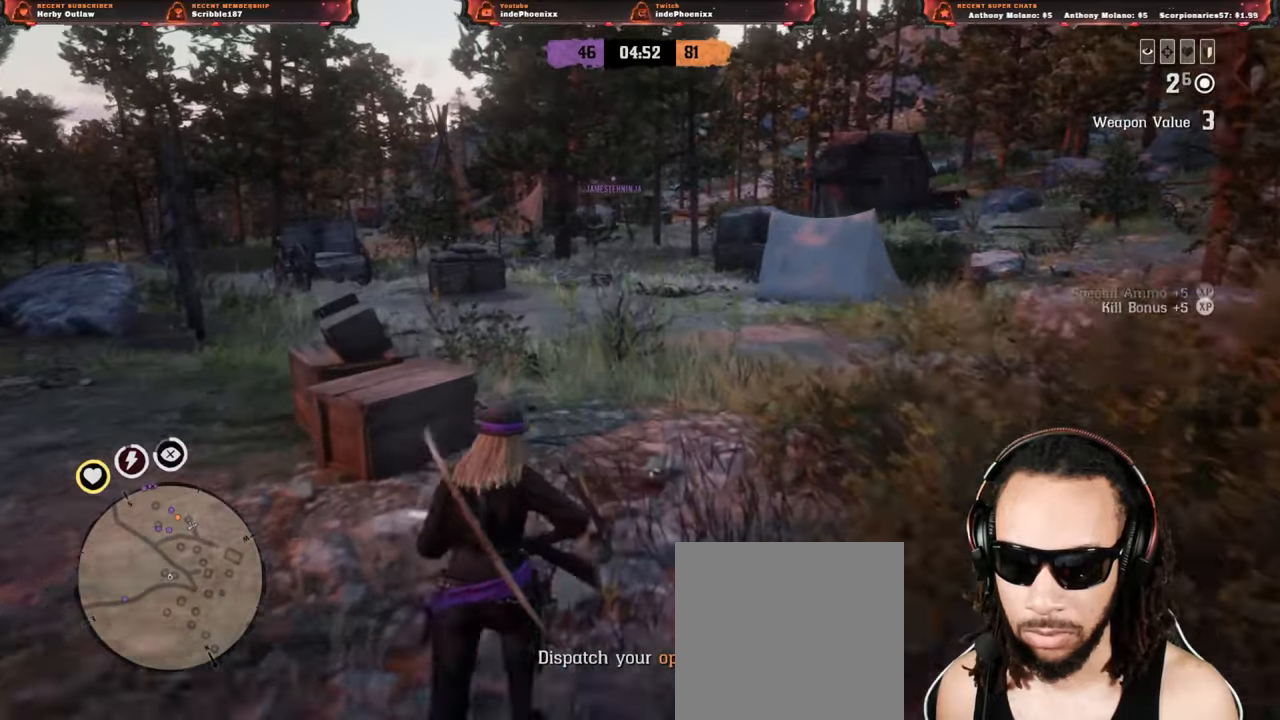
{"buttons": [], "left_stick": "up", "right_stick": "center", "events": [[83, "right_stick", "center"]]}
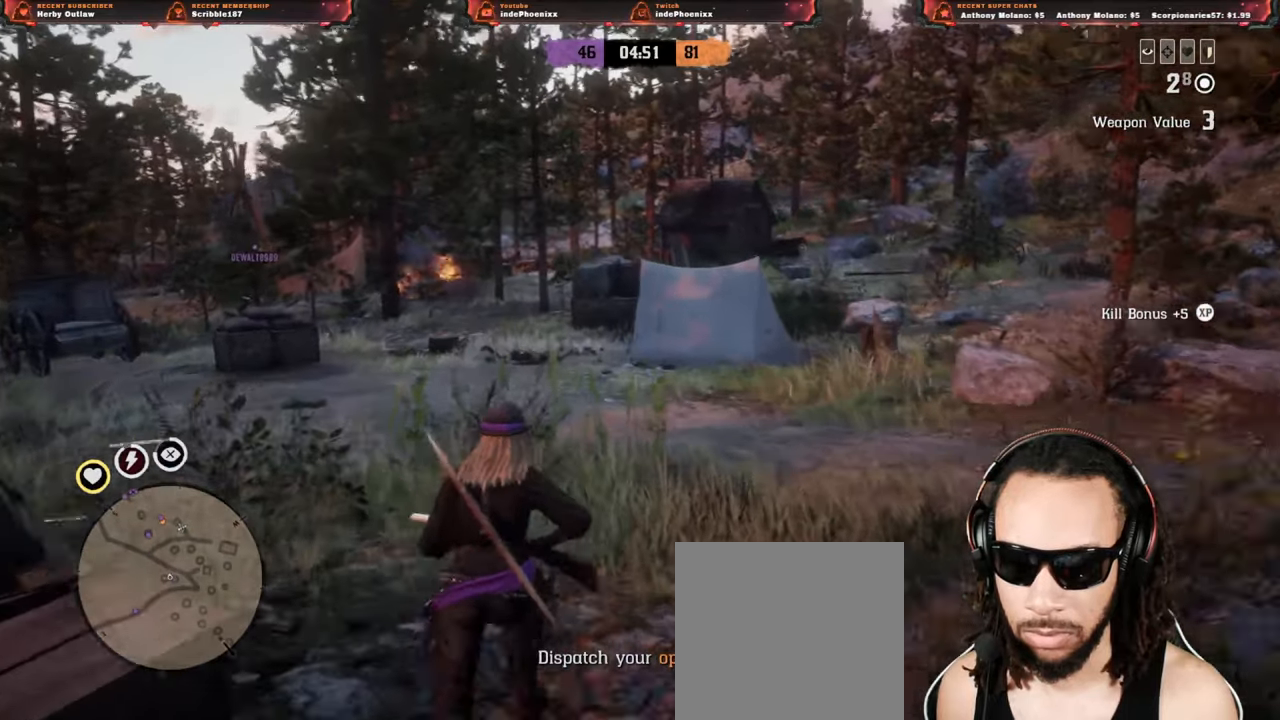
{"buttons": ["SELECT"], "left_stick": "up", "right_stick": "center", "events": [[483, "SELECT", "down"]]}
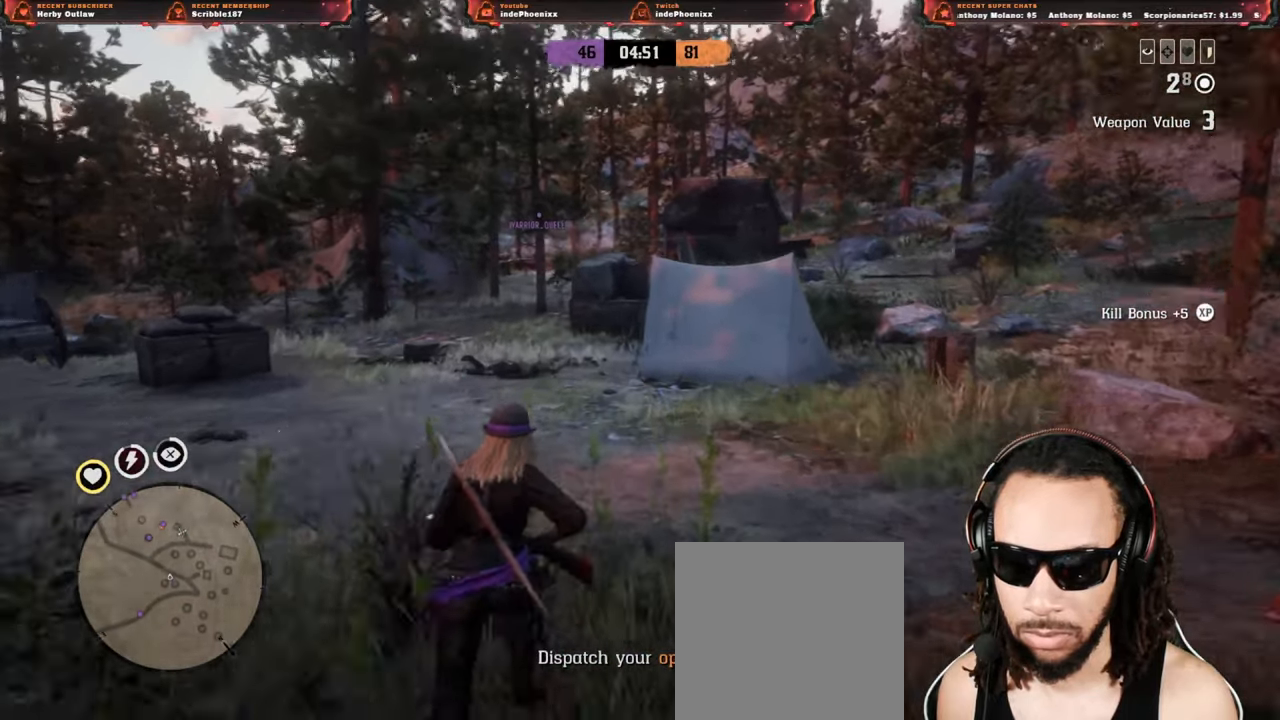
{"buttons": [], "left_stick": "up", "right_stick": "center", "events": [[17, "SELECT", "up"]]}
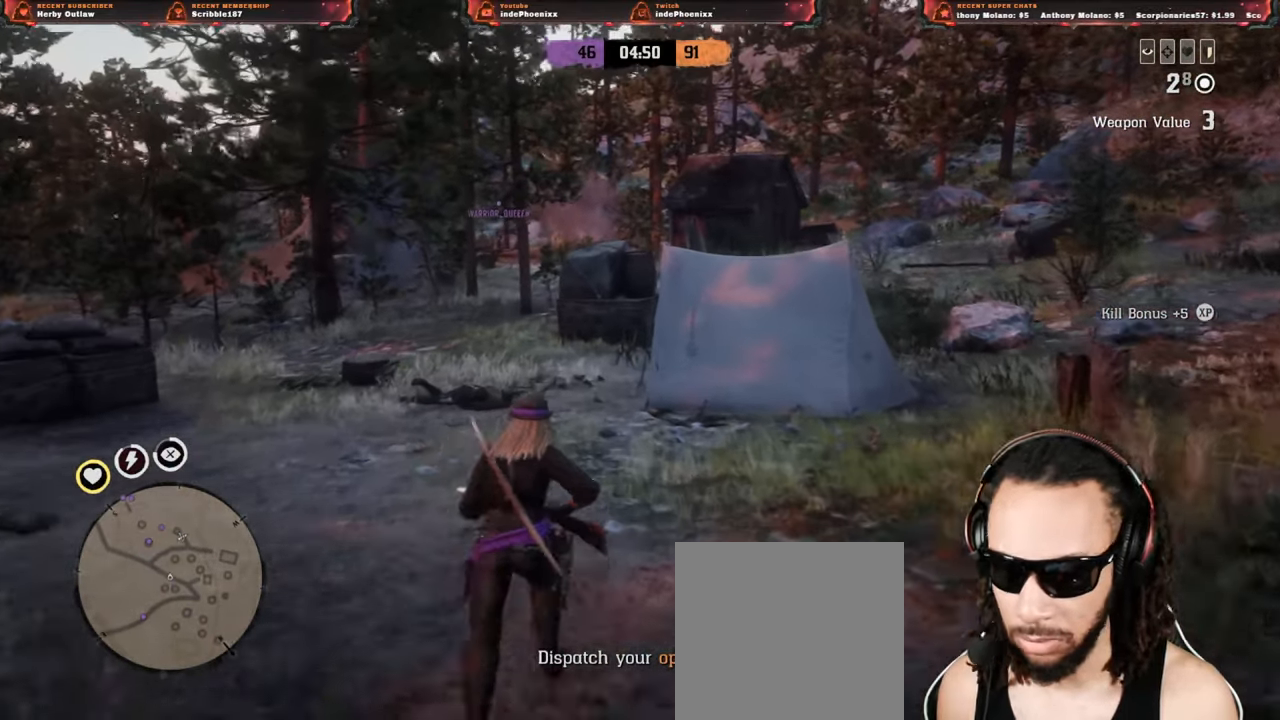
{"buttons": [], "left_stick": "up", "right_stick": "center", "events": [[317, "CIRCLE", "down"], [350, "CIRCLE", "up"], [467, "CIRCLE", "down"], [500, "CIRCLE", "up"]]}
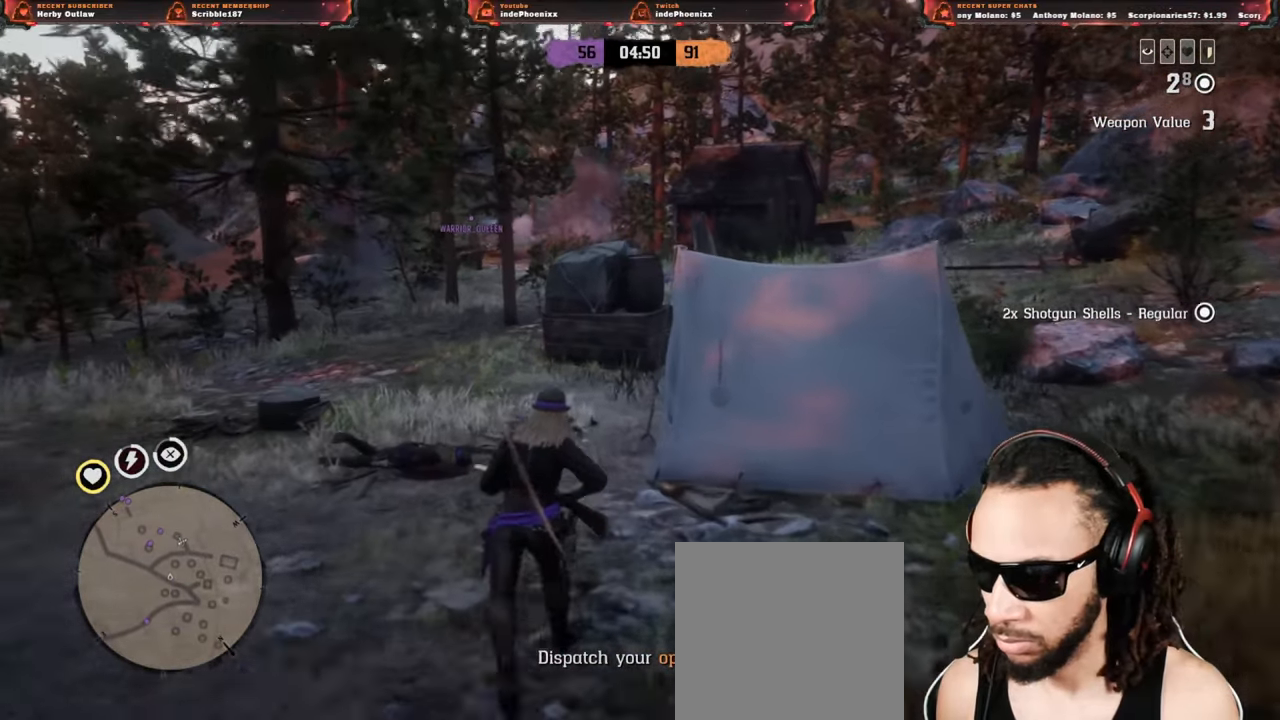
{"buttons": [], "left_stick": "up", "right_stick": "center", "events": []}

◆ **Task item**:
The lines holding the word "SELECT" are the answer. Find them in the entries and copy them.

◆ **Result**:
{"buttons": ["SELECT"], "left_stick": "up", "right_stick": "center", "events": [[483, "SELECT", "down"]]}
{"buttons": [], "left_stick": "up", "right_stick": "center", "events": [[17, "SELECT", "up"]]}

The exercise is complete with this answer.